At that point, defense counsel made a motion for mistrial based upon the state's reference to sales taxes during its closing argument on rebuttal. After hearing arguments, the trial court denied the motion for mistrial, finding that the reference to sales taxes was allowable under La. C.E. Art. 404(B)(1) as "an integral part of the act or transaction that is the subject of the present proceeding" and that there was no question of adequate notice to the defense that the amount of sales taxes would be "called upon to answer" by the trial.
*200 According to defendant, the trial court erred in failing to grant his motion for mistrial based upon the prosecutor's reference to defendant's failure to remit sales taxes collected from the victim to the State of Louisiana during closing arguments. Defendant points out that he was never charged with tax evasion and the state's reference violated La. C.E. Art. 404(B) and La. C. Cr. P. Art. 770(2).
On the other hand, the state notes that during closing arguments, defense counsel repeatedly argued that the evidence showed that the items reflected in the invoices were actually delivered to defendant's employer and thus no crime was committed. On rebuttal, the prosecutor argued that defendant's scheme had multiple aspects, including fraudulent markups of up to 200% to 300% and that sales taxes were part of the invoices that formed the state's case. That is, the amount the victim paid to defendant included the sales taxes. According to the state, the sales taxes comprised a portion of the total amount of the theft, and this theft of sums for sales taxes from Guide Corporation on non-existent sales of merchandise was not other crimes evidence, but direct evidence of the amount of the theft. The reference to sales taxes as part of the transactions was clearly reference to an integral part of the crimes charged.

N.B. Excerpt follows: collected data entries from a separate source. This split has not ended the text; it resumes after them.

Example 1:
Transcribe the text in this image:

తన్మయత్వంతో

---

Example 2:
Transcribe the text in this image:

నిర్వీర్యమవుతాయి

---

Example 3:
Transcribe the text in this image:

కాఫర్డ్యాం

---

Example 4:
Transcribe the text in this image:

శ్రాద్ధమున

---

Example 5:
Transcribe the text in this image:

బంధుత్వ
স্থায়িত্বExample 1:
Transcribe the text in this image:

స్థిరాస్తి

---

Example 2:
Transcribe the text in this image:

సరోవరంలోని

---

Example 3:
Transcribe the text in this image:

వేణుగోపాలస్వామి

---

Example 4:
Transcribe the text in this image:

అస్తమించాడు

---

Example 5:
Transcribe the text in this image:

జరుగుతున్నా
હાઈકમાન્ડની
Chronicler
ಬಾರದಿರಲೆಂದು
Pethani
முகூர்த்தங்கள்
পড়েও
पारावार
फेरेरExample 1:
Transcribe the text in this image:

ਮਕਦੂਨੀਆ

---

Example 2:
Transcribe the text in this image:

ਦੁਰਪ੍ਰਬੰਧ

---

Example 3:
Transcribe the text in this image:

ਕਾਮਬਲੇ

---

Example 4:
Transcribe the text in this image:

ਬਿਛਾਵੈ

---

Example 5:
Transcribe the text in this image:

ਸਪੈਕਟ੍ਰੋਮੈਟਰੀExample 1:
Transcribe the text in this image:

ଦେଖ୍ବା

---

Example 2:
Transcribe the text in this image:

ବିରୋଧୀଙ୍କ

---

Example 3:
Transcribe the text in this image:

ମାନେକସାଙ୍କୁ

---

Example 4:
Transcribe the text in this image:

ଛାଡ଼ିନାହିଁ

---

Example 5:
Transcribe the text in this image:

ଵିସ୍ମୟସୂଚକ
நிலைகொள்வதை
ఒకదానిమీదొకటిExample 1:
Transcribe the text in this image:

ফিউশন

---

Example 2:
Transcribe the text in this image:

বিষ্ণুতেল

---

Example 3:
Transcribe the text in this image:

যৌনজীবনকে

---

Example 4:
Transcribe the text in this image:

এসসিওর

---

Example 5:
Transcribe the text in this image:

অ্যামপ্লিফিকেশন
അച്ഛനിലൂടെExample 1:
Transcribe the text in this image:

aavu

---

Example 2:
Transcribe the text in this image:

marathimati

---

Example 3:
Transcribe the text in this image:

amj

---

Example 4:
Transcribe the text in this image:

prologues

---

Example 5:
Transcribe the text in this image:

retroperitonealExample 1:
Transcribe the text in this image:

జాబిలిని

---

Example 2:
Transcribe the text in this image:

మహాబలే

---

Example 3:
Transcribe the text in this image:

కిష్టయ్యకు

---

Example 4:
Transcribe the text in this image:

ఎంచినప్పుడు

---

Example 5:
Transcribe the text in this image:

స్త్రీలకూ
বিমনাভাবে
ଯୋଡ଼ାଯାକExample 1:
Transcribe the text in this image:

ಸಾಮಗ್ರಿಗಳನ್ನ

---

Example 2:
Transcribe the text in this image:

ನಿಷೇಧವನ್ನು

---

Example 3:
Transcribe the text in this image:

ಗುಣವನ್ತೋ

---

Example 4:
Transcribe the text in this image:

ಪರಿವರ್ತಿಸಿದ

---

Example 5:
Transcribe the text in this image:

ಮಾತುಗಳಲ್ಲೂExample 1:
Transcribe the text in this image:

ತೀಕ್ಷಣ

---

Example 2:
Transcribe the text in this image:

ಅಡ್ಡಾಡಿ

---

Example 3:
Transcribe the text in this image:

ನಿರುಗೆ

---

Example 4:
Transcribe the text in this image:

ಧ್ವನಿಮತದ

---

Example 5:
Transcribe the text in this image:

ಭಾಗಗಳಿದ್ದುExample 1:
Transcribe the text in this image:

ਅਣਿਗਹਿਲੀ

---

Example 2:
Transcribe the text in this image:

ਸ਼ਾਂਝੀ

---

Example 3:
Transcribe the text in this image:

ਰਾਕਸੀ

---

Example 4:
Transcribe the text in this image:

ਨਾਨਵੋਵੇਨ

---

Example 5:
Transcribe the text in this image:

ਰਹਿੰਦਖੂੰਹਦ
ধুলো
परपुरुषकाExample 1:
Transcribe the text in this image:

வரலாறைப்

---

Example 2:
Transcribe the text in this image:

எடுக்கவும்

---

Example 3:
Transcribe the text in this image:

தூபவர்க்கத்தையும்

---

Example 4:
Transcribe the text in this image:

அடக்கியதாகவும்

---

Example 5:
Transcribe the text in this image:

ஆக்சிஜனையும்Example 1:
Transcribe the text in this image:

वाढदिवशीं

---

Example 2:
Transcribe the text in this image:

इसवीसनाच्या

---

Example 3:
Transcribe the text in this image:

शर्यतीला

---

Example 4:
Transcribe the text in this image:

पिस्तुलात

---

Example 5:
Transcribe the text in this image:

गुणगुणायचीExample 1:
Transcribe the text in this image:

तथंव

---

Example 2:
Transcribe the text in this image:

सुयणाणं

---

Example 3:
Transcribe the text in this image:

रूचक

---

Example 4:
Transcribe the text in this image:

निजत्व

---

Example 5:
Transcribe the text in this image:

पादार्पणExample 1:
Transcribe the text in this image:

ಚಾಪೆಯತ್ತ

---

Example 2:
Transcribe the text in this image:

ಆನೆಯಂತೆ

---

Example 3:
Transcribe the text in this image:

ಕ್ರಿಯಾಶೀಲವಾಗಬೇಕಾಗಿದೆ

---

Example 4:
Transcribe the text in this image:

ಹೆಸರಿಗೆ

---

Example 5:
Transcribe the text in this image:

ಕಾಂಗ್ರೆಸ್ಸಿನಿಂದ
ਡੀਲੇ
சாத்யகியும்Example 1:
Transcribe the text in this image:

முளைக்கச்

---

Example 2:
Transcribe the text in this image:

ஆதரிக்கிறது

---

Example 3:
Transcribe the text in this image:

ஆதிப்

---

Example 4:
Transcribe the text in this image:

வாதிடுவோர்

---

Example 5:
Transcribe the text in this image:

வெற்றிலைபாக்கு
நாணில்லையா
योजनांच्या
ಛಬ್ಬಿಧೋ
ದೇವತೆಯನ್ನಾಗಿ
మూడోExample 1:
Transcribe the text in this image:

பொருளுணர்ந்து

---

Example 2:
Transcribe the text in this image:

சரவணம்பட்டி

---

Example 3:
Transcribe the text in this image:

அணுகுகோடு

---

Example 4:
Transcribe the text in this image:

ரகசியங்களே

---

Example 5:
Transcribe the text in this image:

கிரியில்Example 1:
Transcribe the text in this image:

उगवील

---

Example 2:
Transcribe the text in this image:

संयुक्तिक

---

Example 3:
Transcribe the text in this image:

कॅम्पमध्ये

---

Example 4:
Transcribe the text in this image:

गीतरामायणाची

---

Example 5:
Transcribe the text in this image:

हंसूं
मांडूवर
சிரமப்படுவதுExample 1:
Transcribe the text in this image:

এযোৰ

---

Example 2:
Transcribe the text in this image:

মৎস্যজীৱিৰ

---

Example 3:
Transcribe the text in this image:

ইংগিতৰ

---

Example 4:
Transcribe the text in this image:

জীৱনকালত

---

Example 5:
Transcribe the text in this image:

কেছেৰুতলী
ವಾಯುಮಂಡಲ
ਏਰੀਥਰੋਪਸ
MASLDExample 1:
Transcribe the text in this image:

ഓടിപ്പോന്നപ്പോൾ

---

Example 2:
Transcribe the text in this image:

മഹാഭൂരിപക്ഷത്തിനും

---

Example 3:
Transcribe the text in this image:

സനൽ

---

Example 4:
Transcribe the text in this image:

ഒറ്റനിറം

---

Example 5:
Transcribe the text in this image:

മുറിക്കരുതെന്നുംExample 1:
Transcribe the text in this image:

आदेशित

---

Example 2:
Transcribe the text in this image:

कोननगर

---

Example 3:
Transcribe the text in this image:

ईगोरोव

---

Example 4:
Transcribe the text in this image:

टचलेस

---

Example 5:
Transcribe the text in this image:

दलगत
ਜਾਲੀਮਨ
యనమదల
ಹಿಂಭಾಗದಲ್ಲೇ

According to La. C.E. Art. 404(B), evidence of other crimes is inadmissible for the purpose of proving that the defendant acted in conformity with a bad character, but it may be admitted if relevant to a material purpose. In State v. Grant, 41,745 (La.App.2d Cir.04/04/07), 954 So.2d 823, 834-835, writ denied, 97-1193 (La.12/07/07), 969 So.2d 629, the court held:
Evidence of integral acts, or res gestae, is admissible under La. C.E. Art. 404(B)(1) without requiring the state to give Prieur notice or the trial court conducting a Prieur hearing. State v. Boyd, 359 So.2d 931 (La.1978); State v. Mandosia, 36,827 (La.App.2d Cir.04/09/03), 842 So.2d 1252. Evidence of integral acts, or res gestae, is admissible so that evidence may be presented in context of the circumstances:
This court has approved the admission of other crimes evidence when it is related and intertwined with the charged offense to such an extent that the state could not have accurately presented its case without reference to it. In such cases, the purpose served by admission of other crimes evidence is not to depict the defendant as a bad man, but rather to complete the story of the crime on trial by proving its immediate context of happenings near in time and place. (Citations omitted).
Having reviewed the closing arguments and the representations made by the attorneys during the hearing on defendant's motion in limine, we find no abuse of the trial court's discretion in its ruling on this issue.